Now and then I need to clear out those saved entries from by Bloglines RSS feed. Welcome to my scrapbook...
Two of my favorite bloggers have lately taken to commenting on the size of their blogs. Personally, I think this is unbecoming and invites Freudian-like speculation about what these gentlemen may be compensating for. Big cars, big boats, wives with big, big... hairdos, big antlers, and now big blogs. Guys!
A more interesting question than "so just how big IS my blog audience" is "so just what percent of educators actually read blogs?" One can have a number one education blog but if fewer than 5% of all educators read blogs (my guess), so what?
David Warlick at the 2 Cents Worth blog challenges librarians to share their 30 second elevator speech about why schools need them. Mr. Warlick has become a genuine advocate for school librarians lately (I like to think after visiting our MEMO library conference here). Shoot a message his way to say thanks.
"My job is to make sure all students have the information, technology and critical thinking skills they will need to thrive in a post industrial world, and that they don't just know how to learn, but love to learn."
That would be mine. Today anyway.
bLaugh - the (un)Official Comic of the Blogosphere is clever in a nerdy sort of way. Feel guilty about spending too much time online if you get the jokes.
I've really been enjoying Pete Reilly's Ed Tech Journeys - probably because I can identify with many of the same issues he writes about as a tech director. Always insightful. Add it to your aggregator.
Librarians, if you are not reading Rob Darrow's California Dreamin', you're missing out.
Need photos of old technology? Check this at Kathy Schrock's blog. (I'll start writing the name out when she makes it easier to spell.) The rate of change graph on John Pederson's pedersondesigns is a keeper.
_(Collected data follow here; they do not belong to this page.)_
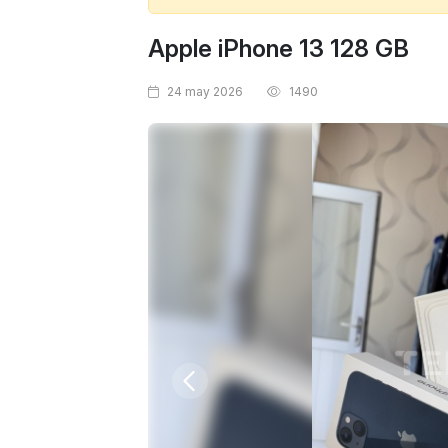
Apple iPhone 13 128 GB
24 may 2026
1490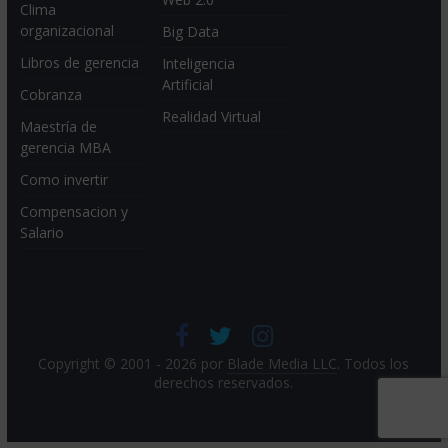
Clima
organizacional
Big Data
Libros de gerencia
Inteligencia
Artificial
Cobranza
Realidad Virtual
Maestría de
gerencia MBA
Como invertir
Compensacion y
Salario
Copyright © 2001 - 2026 por
Blade Media LLC
. Todos los
derechos reservados.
Interesting entries that talk about ISTE's adventures into Second Life: by Minnesota's Tim Wilson at The Savvy Technologist; by Singapore's Jeff Utecht's The Thinking Stick; and by Australian librarian Judy O'Connell's HeyJude. The owner of Thinking Out Loud chimes in too. A bit mixed, but generally positive reactions. Of course after the LWW reads Joel Stein's (very funny) "My So Called Second Life" column, that environment may no longer be an option for me.
I first encountered Seth Godin's ideas when writing a talk about marketing and stumbling across his concept of The Purple Cow (What is it about your business that makes it stand out from all the other businesses?) For some reason it has taken me forever to find and start reading his Seth's Blog. He probably has more original ideas in a week than I'll have in my lifetime. Pop, pop, pop.
I liked one of his recent entries, Levels of Effort. (He asks that people not blog about the entry, but puts it on his blog?) He lists four levels of marketing effort, ending with "No (Apparent) Effort." I had always thought I was just too lazy to actually market my speaking, writing and consulting services. As it turns out, it's just a "zen" thing. Of course it's easier to look nonchalant about getting such work when it is mostly beer money, not the mortgage payment.